The issue of water scarcity lies in the lack of sufficient, long-lasting implementation of water acquisition rather than the availability of water itself. Most rural, urban, industrial and irrigation water comes from the earth’s readily accessible freshwater via drilling into the water table. In Kenya, it was reported that 43 percent of rural and 24 percent of urban households stated that they relied on a spring, well, or borehole as their main source of water. However, despite its importance, the value of groundwater is not appreciated.
Water4 in Oklahoma City is committed to revealing a sustainable solution that gives communities reliable access to clean water and puts them on a path toward self-sufficiency.
Just this month, ICM committed to supporting half of Water4’s 10-well project proposed in Kenya.
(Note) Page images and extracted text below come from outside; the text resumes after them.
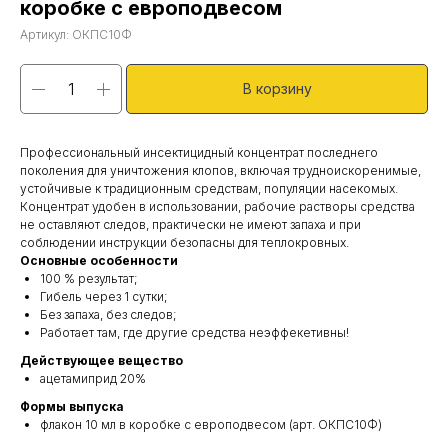
коробке с европодвесом
Артикул:
ОКПС10Ф
В корзину
Профессиональный инсектицидный концентрат последнего
поколения для уничтожения клопов, включая трудноискоренимые,
устойчивые к традиционным средствам, популяции насекомых.
Концентрат удобен в использовании, рабочие растворы средства
не оставляют следов, практически не имеют запаха и при
соблюдении инструкции безопасны для теплокровных.
Основные особенности
100 % результат;
Гибель через 1 сутки;
Без запаха, без следов;
Работает там, где другие средства неэффекетивны!
Действующее вещество
ацетамиприд 20%
Формы выпуска
флакон 10 мл в коробке с европодвесом (арт. ОКПС10Ф)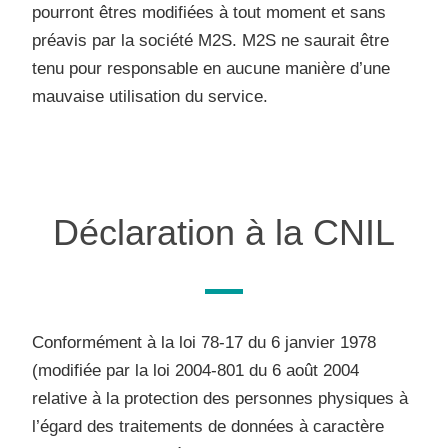
pourront êtres modifiées à tout moment et sans
préavis par la société M2S.
M2S ne saurait être
tenu pour responsable en aucune manière d’une
mauvaise utilisation du service.
Déclaration à la CNIL
Conformément à la loi 78-17 du 6 janvier 1978
(modifiée par la loi 2004-801 du 6 août 2004
relative à la protection des personnes physiques à
l’égard des traitements de données à caractère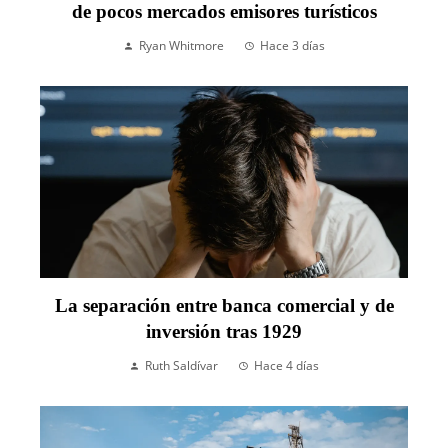
de pocos mercados emisores turísticos
Ryan Whitmore
Hace 3 días
La separación entre banca comercial y de
inversión tras 1929
Ruth Saldívar
Hace 4 días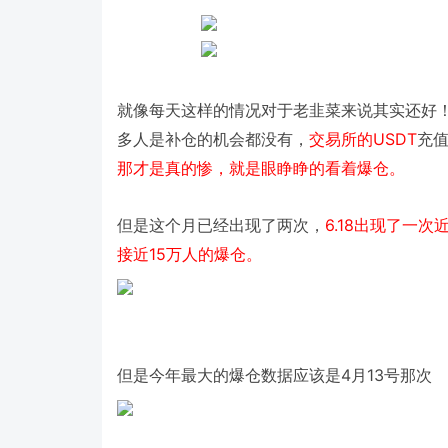
就像每天这样的情况对于老韭菜来说其实还好
USDT
多人是补仓的机会都没有，
交易所的
充
，就是眼睁睁的看着爆仓。
那才是真的惨
6.18
但是这个月已经出现了两次，
出现了一次
15
。
接近
万人的爆仓
4
13
但是今年最大的爆仓数据应该是
月
号那次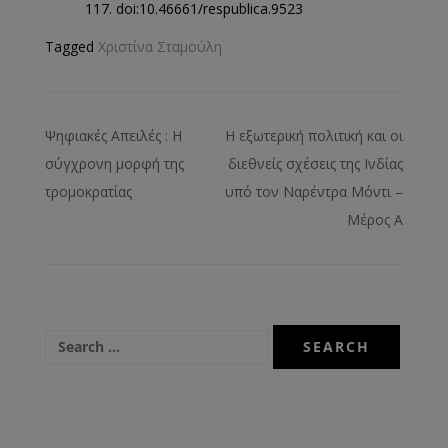
117. doi:10.46661/respublica.9523
Tagged
Χριστίνα Σταμούλη
Ψηφιακές Απειλές : Η
Η εξωτερική πολιτική και οι
σύγχρονη μορφή της
διεθνείς σχέσεις της Ινδίας
τρομοκρατίας
υπό τον Ναρέντρα Μόντι –
Μέρος Α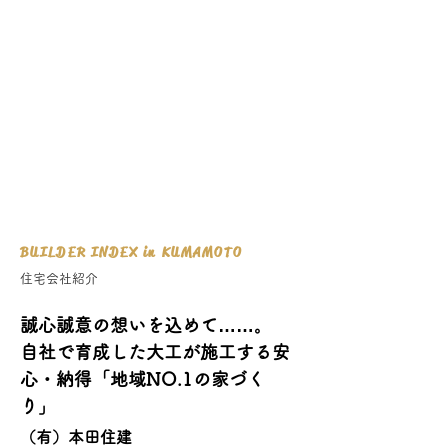
​くまもとで暮らすぜいたく
くまもとのいえ
ライフスタイルマガジン『くまもとのいえ』と連
動した、熊本の家づくり情報を網羅したプラット
ホームです。
建築家、住宅会社の新築からリフォーム、リノベ
ーションまでさまざまな事例をご紹介。
BUILDER INDEX in KUMAMOTO
住宅会社紹介
誠心誠意の想いを込めて……。
自社で育成した大工が施工する安
心・納得「地域NO.1の家づく
り」
（有）本田住建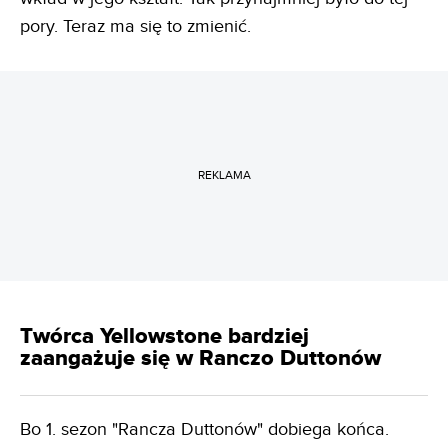
pory. Teraz ma się to zmienić.
REKLAMA
Twórca Yellowstone bardziej
zaangażuje się w Ranczo Duttonów
Bo 1. sezon "Rancza Duttonów" dobiega końca.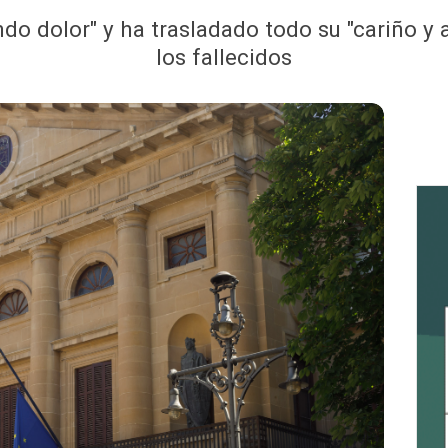
do dolor" y ha trasladado todo su "cariño y 
los fallecidos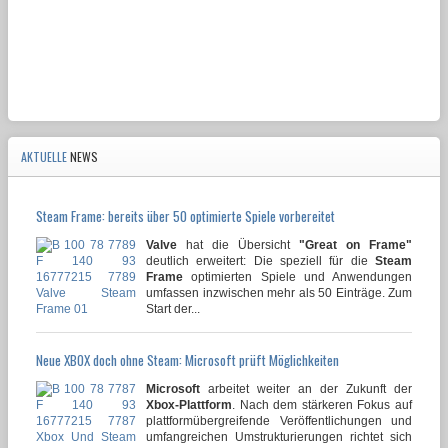
AKTUELLE
NEWS
Steam Frame: bereits über 50 optimierte Spiele vorbereitet
Valve
hat die Übersicht
"Great on Frame"
deutlich erweitert: Die speziell für die
Steam
Frame
optimierten Spiele und Anwendungen
umfassen inzwischen mehr als 50 Einträge. Zum
Start der...
Neue XBOX doch ohne Steam: Microsoft prüft Möglichkeiten
Microsoft
arbeitet weiter an der Zukunft der
Xbox-Plattform
. Nach dem stärkeren Fokus auf
plattformübergreifende Veröffentlichungen und
umfangreichen Umstrukturierungen richtet sich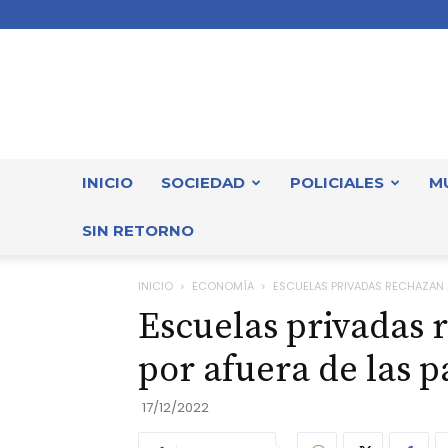
INICIO
SOCIEDAD
POLICIALES
M
SIN RETORNO
INICIO
ECONOMÍA
ESCUELAS PRIVADAS RECHAZAN A
Escuelas privadas 
por afuera de las p
17/12/2022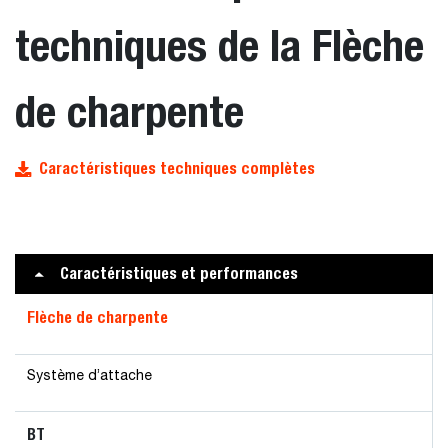
techniques de la Flèche
de charpente
Caractéristiques techniques complètes
Caractéristiques et performances
Flèche de charpente
Système d’attache
BT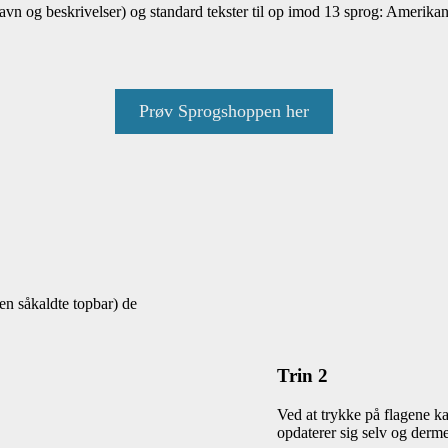
navn og beskrivelser) og standard tekster til op imod 13 sprog: Amerik
Prøv Sprogshoppen her
den såkaldte topbar) de
Trin 2
Ved at trykke på flagene k
opdaterer sig selv og derme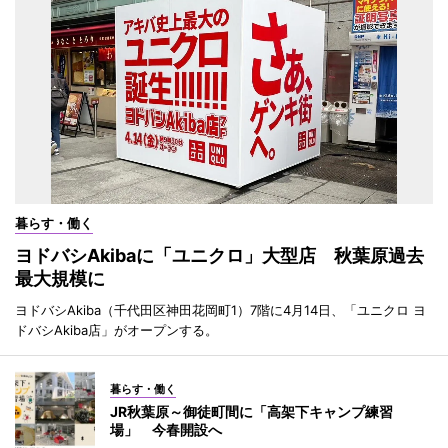
暮らす・働く
ヨドバシAkibaに「ユニクロ」大型店 秋葉原過去
最大規模に
ヨドバシAkiba（千代田区神田花岡町1）7階に4月14日、「ユニクロ ヨ
ドバシAkiba店」がオープンする。
暮らす・働く
JR秋葉原～御徒町間に「高架下キャンプ練習
場」 今春開設へ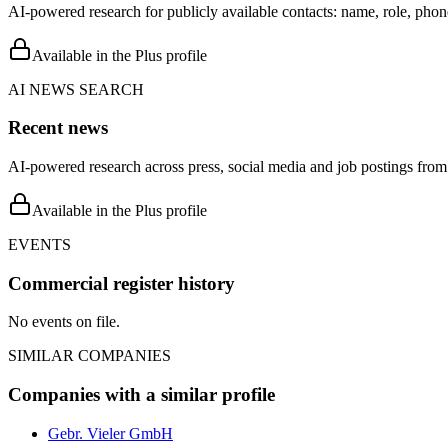
AI-powered research for publicly available contacts: name, role, phon
Available in the Plus profile
AI NEWS SEARCH
Recent news
AI-powered research across press, social media and job postings from 
Available in the Plus profile
EVENTS
Commercial register history
No events on file.
SIMILAR COMPANIES
Companies with a similar profile
Gebr. Vieler GmbH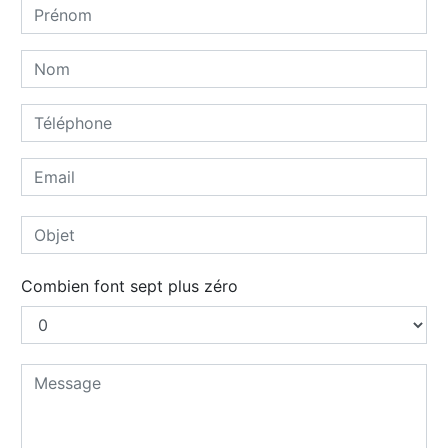
Combien font sept plus zéro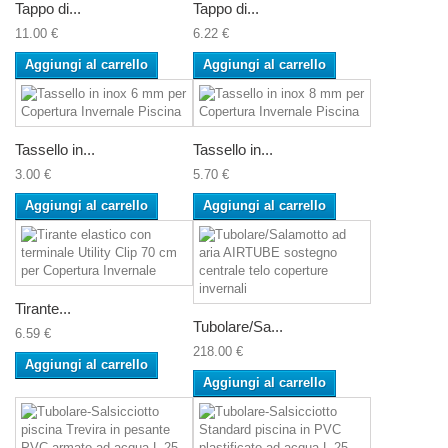
Tappo di...
Tappo di...
11.00 €
6.22 €
Aggiungi al carrello
Aggiungi al carrello
Tassello in...
Tassello in...
3.00 €
5.70 €
Aggiungi al carrello
Aggiungi al carrello
Tirante...
Tubolare/Sa...
6.59 €
218.00 €
Aggiungi al carrello
Aggiungi al carrello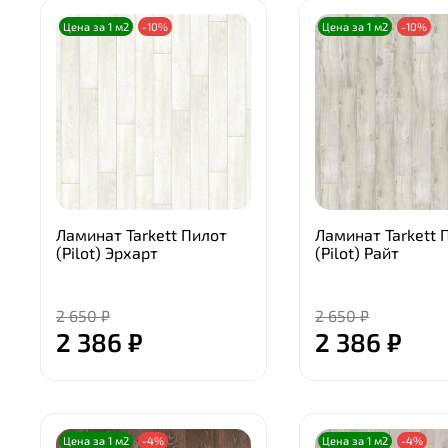
Цена за 1 м2
-10%
Цена за 1 м2
-10%
Ламинат Tarkett Пилот
Ламинат Tarkett 
(Pilot) Эрхарт
(Pilot) Райт
2 650 ₽
2 650 ₽
2 386 ₽
2 386 ₽
Цена за 1 м2
-4%
Цена за 1 м2
-4%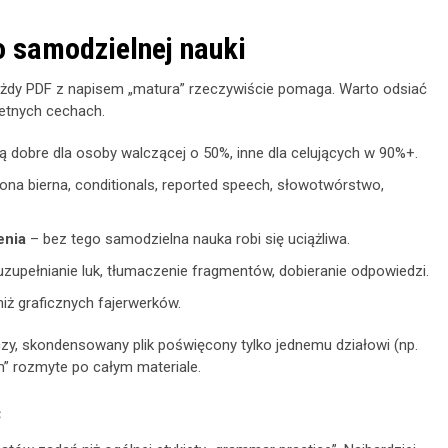
o samodzielnej nauki
każdy PDF z napisem „matura” rzeczywiście pomaga. Warto odsiać
kretnych cechach.
ą dobre dla osoby walczącej o 50%, inne dla celujących w 90%+.
ona bierna, conditionals, reported speech, słowotwórstwo,
enia
– bez tego samodzielna nauka robi się uciążliwa.
zupełnianie luk, tłumaczenie fragmentów, dobieranie odpowiedzi.
niż graficznych fajerwerków.
y, skondensowany plik poświęcony tylko jednemu działowi (np.
um” rozmyte po całym materiale.
ć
Springing out of this investment will come five times more water wells than could traditionally be built in the past.
They will work with one of our partners in Kenya, who is based in Katali. The partner will be an apprentice in their well-building program and learn how Water4 builds wells manually–meaning no imported machinery will be required in the future. By doing so, Kenyans can use local materials, furthering their local economy. Apprentices in the program will gain knowledge on not only on how to dig wells and find the water table, but to maintain those wells.
And, as people are drawn to these water points, MBC will be made available to them in their own language! We can’t wait to see what God will do with this new partnership!